Tagging and localization of TgGT1_280480. (A) Model showing the predicted transmembrane topology of TgGT1_280480. The EF-hand Ca²⁺ binding domains are marked in blue, and the COPI associate domain marked in yellow. (B) Scheme showing the strategy used for C-terminal tagging of TgGT1_280480 through homologous recombination in RHTatIΔku80 strain.
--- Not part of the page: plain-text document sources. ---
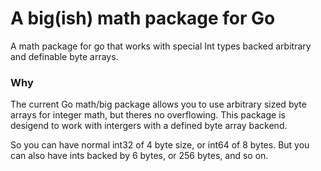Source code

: A big(ish) math package for Go
==============================

A math package for go that works with special Int types backed arbitrary and definable byte arrays.

### Why

The current Go math/big package allows you to use arbitrary sized byte arrays for integer math, but theres no overflowing. This package is desigend to work with intergers with a defined byte array backend.

So you can have normal int32 of 4 byte size, or int64 of 8 bytes. But you can also have ints backed by 6 bytes, or 256 bytes, and so on.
The genomic region and recombination fragment are shown in green, the C-terminal HA tag in yellow and the selection marker, chloramphenicol acetyl transferase (CAT), in blue. (C) Top panel, PCR validation of TgGT1_280480-3HA tagged strain (Table S2). A 2.4 kbp band confirmed correct HA integration as indicated by the bar in B. Bottom panel, PCR positive control of parental and 3HA tagged parasites. (D) Top panel, Western blot analysis of total lysates from TgGT1_280480-3HA and parental cells, showing a band at 37 kDa in the tagged line. Bottom panel, tubulin was used as loading control (α-Tubulin antibodies) (E) IFA analysis of intracellular and extracellular tachyzoites showing that TgGT1_280480-3HA localizes to the rhoptry bulb region. Scale bars = 5 μm (F) Top panel, IFA of extracellular tachyzoites showing co-localization of α-HA and α-ROP7, a rhoptry bulb marker. Bottom panel, IFA showing co-localizations of rhoptry marker α-TgCA_RP (carbonic anhydrase related protein) and α-HA antibodies in intracellular parasites. Scale bars = 5 μm.

Figure 4

Characterization of TgGT1_280480. (A) Scheme showing the strategy used for TgGT1_280480 gene knockout. CRISPR/Cas9 gene knockout strategy was done in the RH strain. Genomic region (green) and recombination fragment, protospacer (blue), and selection marker (orange; DHFR) are shown. (B) Top panel, insertion of the drug cassette disrupts the TgGT1_280480 gene. PCR product using the primers indicated in the cartoon in A produce a product of 5 kbp validating the insertion in Δtg280480 (fragment is marked in the scheme in A) while a fragment of 1.9 kbp is obtained from the PCR reaction of the parental strain. Bottom panel, PCR positive control from parental and Δtg280480. (C) qPCR analysis of total RNA harvested from Δtg280480 mutant strain and parental strain RH. Left, expression level obtained with primers downstream of the drug cassette insertion site. Right, mRNA levels using primers upstream and downstream of the drug cassette insertion site. (D) Plaque assays showing growth of plaques formed by Δtg280480 mutant and RH parasites. Plaque size measurements and statistic analysis n = 3, P<0.05. (E) Changes in cytosolic Ca²⁺ levels of Fura-2 AM loaded tachyzoites [Δtg280480 mutants and RH). Parasites were in suspension as described in Material and Methods and Ca²⁺ (2 mM) was added at the time indicated. The bar graph to the right shows the quantification and statistical analysis from three biological experiments, each in duplicate. (F) Changes in cytosolic Ca²⁺ levels of Fura-2 AM loaded tachyzoites [Δtg280480 mutants and RH). 1 μM Thapsigargin and 2 mM Calcium (Ca²⁺) were added at the times indicated. The bar graph to the right shows the quantification and statistical analysis of three biological experiments, each in duplicate. P<0.05.